- Assigned task
Please state how many lines in the records below contain the word "output", giving only the number.

=== Material for this task ===

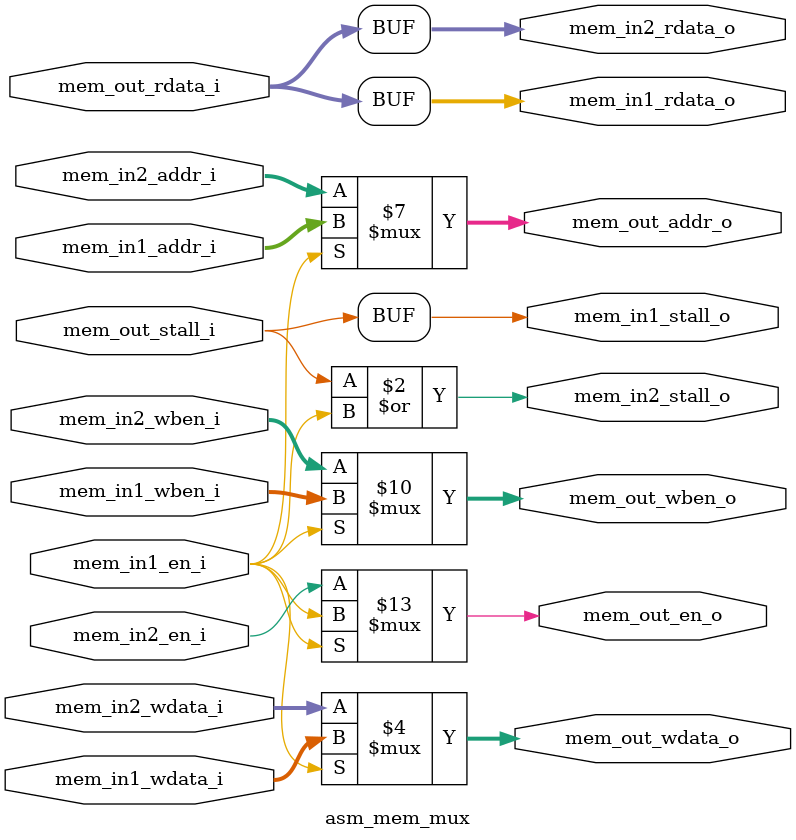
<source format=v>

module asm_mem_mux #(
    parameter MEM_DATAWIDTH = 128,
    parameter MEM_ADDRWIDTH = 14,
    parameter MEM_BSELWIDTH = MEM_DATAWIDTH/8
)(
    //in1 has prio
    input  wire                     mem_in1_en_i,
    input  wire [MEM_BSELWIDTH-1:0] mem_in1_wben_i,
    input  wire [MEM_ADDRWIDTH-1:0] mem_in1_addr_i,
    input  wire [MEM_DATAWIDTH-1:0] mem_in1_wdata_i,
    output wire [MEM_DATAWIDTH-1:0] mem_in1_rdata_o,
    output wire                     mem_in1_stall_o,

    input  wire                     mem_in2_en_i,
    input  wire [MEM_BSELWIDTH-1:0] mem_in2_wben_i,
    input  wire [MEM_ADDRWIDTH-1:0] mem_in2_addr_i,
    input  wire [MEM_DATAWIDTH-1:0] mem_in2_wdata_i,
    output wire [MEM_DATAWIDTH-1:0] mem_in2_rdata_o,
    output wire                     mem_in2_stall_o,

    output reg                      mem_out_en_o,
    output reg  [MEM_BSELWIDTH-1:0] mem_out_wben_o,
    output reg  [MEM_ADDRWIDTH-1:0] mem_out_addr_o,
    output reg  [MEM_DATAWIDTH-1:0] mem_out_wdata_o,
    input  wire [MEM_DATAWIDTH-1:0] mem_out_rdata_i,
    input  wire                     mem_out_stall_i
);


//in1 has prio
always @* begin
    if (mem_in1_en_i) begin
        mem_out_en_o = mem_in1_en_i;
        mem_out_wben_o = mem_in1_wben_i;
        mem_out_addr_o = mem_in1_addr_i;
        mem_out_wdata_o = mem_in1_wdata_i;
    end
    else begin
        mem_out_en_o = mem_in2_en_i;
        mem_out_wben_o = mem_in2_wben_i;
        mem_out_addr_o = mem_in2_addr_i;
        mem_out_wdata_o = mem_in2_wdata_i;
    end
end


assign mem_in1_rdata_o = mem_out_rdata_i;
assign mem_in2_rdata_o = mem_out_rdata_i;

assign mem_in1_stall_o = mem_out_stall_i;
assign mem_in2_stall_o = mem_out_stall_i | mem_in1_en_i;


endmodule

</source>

===
=== Material for this task ===

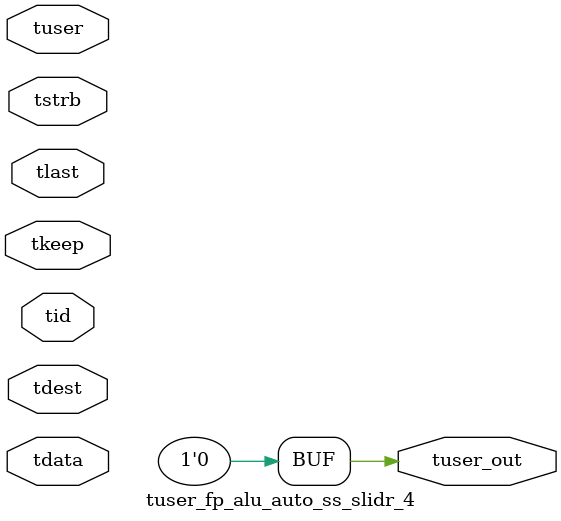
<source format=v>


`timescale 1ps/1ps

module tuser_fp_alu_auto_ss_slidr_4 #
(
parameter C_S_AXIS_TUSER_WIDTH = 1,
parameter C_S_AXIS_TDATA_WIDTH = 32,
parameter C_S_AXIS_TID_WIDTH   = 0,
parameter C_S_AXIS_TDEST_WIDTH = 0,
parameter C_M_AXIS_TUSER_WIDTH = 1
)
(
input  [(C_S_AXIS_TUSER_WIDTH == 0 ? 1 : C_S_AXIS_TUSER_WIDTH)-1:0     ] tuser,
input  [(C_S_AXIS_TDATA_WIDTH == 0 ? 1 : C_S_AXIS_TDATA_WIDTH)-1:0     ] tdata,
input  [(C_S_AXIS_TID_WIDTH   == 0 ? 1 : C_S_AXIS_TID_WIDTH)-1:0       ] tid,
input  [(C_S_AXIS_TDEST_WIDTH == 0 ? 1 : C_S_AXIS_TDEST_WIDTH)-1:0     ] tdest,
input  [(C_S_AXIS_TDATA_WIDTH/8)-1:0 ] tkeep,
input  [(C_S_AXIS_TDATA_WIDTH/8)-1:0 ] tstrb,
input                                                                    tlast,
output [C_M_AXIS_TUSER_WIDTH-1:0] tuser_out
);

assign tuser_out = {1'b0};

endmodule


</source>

===

- Response for this exercise
9